I will assume you are talking about rotations in $\mathbb{R}^3$. First note that a rotation about an axis of angle $\theta$ and a rotation about the same axis of angle $-\theta$ have the same symmetric parts. But apart from this ambiguity, it is possible to reconstruct the skew-symmetric part of a rotation matrix (up to a sign) by only knowing the symmetric part. Thus one can reconstruct the whole rotation matrix (apart from this ambiguity above) from the symmetric part.
Proof:
Case 1: $\operatorname{sym}(R)-I \neq 0$.
By Rodrigues formula, $\operatorname{sym}(R)-I = (1-\operatorname{cos}(\theta))S^2(v)$. For a square matrix $A$, you can define its norm by $||A||^2 = \frac{1}{2} Tr(A^TA)$. Then by normalizing $\operatorname{sym}(R)-I$, one gets rid of $1-\operatorname{cos}(\theta)$, and gets $S^2(v)$.
The kernel of $S^2(v)$ is the axis of rotation. It remains to recover $\operatorname{sin}(\theta)$, up to a sign. Well, in $\operatorname{sym}(R)-I$, the factor multiplying $S^2(v)$ is $1-\operatorname{cos}(\theta)$, so $\operatorname{cos}(\theta)$ is known, and from it we can get $\operatorname{sin}(\theta)$ up to a sign.

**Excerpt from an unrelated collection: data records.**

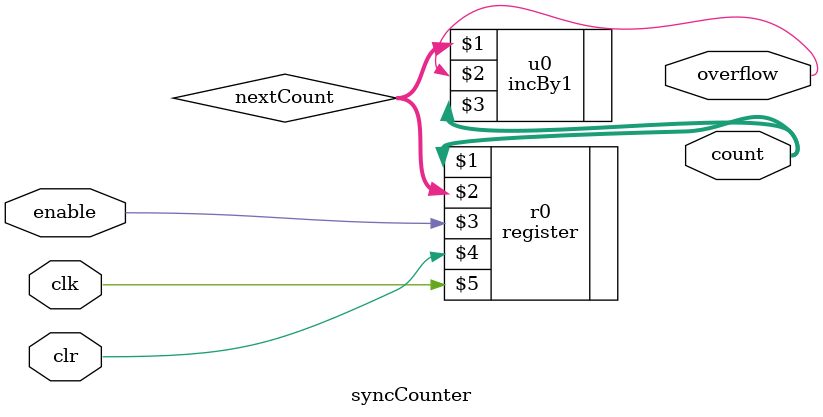
<source format=v>
module syncCounter#(parameter N = 4)(
    output [N - 1:0] count,
    output overflow,
    input clr,
    input enable,
    input clk
);
    wire [N - 1:0] nextCount;
    register#(N) r0(count, nextCount, enable, clr, clk);
    incBy1#(N) u0(nextCount, overflow, count);
endmodule

</source>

Case 2: $\operatorname{sym}(R)-I=0$
By Rodrigues formula, this corresponds to $\operatorname{cos}(\theta) = 1$, i.e. to $R = I$. This finishes the proof.
Best Answer
Rodrigues formula is:
$v′=(\cos \theta)v + (\sin \theta)b \times v + (1− \cos \theta) b (b \cdot v)$
Using the fact that:
$b \times (b \times v)=b(b \cdot v)−v(b \cdot b)$
Using $\|b\| = 1$:
$b \times (b \times v)=b(b \cdot v)−v$
$(1− \cos \theta) b \times (b \times v) = (1− \cos \theta)b (b \cdot v) − v + (\cos \theta) v$
Now we need to accomodate those terms in Rodrigues formula:
$v′= v + (\sin \theta)b \times v + (1− \cos \theta ) b (b \cdot v) − v + (\cos \theta) v $
Replacing:
$v′= v + (\sin \theta)b \times v + (1− \cos \theta) b \times (b \times v)$
Now you can apply the matrix identities:
$K v = b \times v$
$K^2 v = b \times (b \times v)$
To get:
$v′= v + (\sin \theta)K v + (1− \cos \theta) K^2 v$
Finally, you can factor out $v$ to get the matrix $R$:
$v′= R v$
$R = I + (\sin \theta)K + (1− \cos \theta) K^2$